Only those lines in the data below from the line containing "Sculpture can be" through the line containing "Kaalund is also", both included, should be restated word for word.

■ RAW DATA:
Start of Block

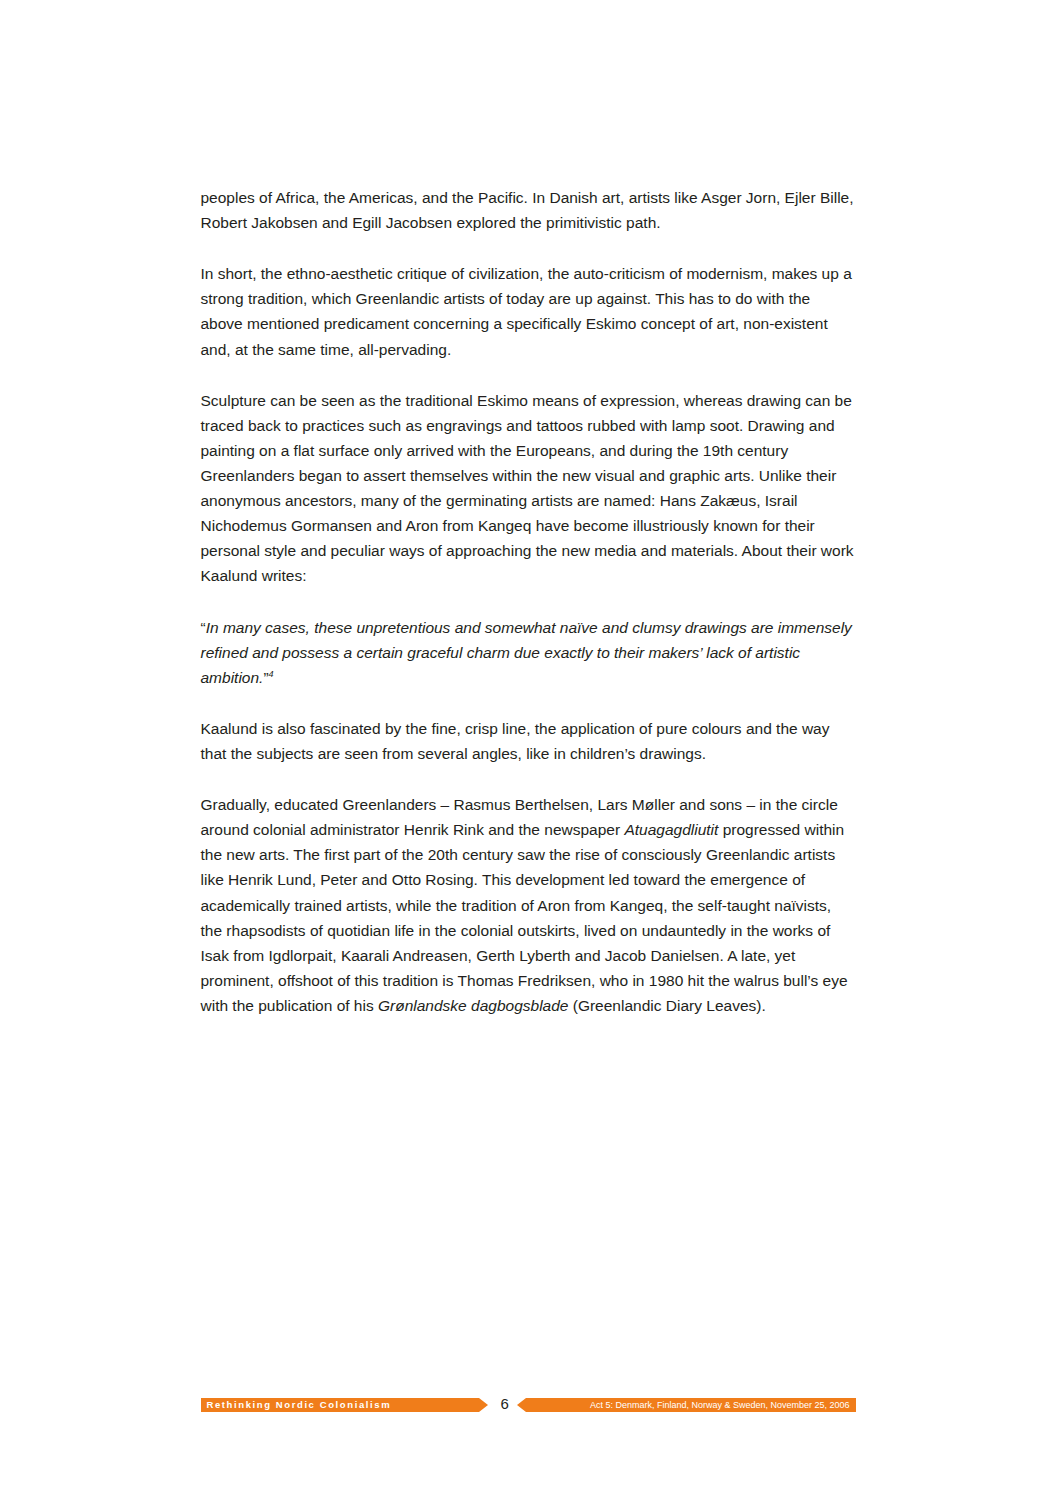peoples of Africa, the Americas, and the Pacific. In Danish art, artists like Asger Jorn, Ejler Bille, Robert Jakobsen and Egill Jacobsen explored the primitivistic path.
In short, the ethno-aesthetic critique of civilization, the auto-criticism of modernism, makes up a strong tradition, which Greenlandic artists of today are up against. This has to do with the above mentioned predicament concerning a specifically Eskimo concept of art, non-existent and, at the same time, all-pervading.
Sculpture can be seen as the traditional Eskimo means of expression, whereas drawing can be traced back to practices such as engravings and tattoos rubbed with lamp soot. Drawing and painting on a flat surface only arrived with the Europeans, and during the 19th century Greenlanders began to assert themselves within the new visual and graphic arts. Unlike their anonymous ancestors, many of the germinating artists are named: Hans Zakæus, Israil Nichodemus Gormansen and Aron from Kangeq have become illustriously known for their personal style and peculiar ways of approaching the new media and materials. About their work Kaalund writes:
“In many cases, these unpretentious and somewhat naïve and clumsy drawings are immensely refined and possess a certain graceful charm due exactly to their makers’ lack of artistic ambition.”4
Kaalund is also fascinated by the fine, crisp line, the application of pure colours and the way that the subjects are seen from several angles, like in children’s drawings.
Gradually, educated Greenlanders – Rasmus Berthelsen, Lars Møller and sons – in the circle around colonial administrator Henrik Rink and the newspaper Atuagagdliutit progressed within the new arts. The first part of the 20th century saw the rise of consciously Greenlandic artists like Henrik Lund, Peter and Otto Rosing. This development led toward the emergence of academically trained artists, while the tradition of Aron from Kangeq, the self-taught naïvists, the rhapsodists of quotidian life in the colonial outskirts, lived on undauntedly in the works of Isak from Igdlorpait, Kaarali Andreasen, Gerth Lyberth and Jacob Danielsen. A late, yet prominent, offshoot of this tradition is Thomas Fredriksen, who in 1980 hit the walrus bull’s eye with the publication of his Grønlandske dagbogsblade (Greenlandic Diary Leaves).
Rethinking Nordic Colonialism
6
Act 5: Denmark, Finland, Norway & Sweden, November 25, 2006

End of Block

■ ANSWER BOX:
Sculpture can be seen as the traditional Eskimo means of expression, whereas drawing can be traced back to practices such as engravings and tattoos rubbed with lamp soot. Drawing and painting on a flat surface only arrived with the Europeans, and during the 19th century Greenlanders began to assert themselves within the new visual and graphic arts. Unlike their anonymous ancestors, many of the germinating artists are named: Hans Zakæus, Israil Nichodemus Gormansen and Aron from Kangeq have become illustriously known for their personal style and peculiar ways of approaching the new media and materials. About their work Kaalund writes:
“In many cases, these unpretentious and somewhat naïve and clumsy drawings are immensely refined and possess a certain graceful charm due exactly to their makers’ lack of artistic ambition.”4
Kaalund is also fascinated by the fine, crisp line, the application of pure colours and the way that the subjects are seen from several angles, like in children’s drawings.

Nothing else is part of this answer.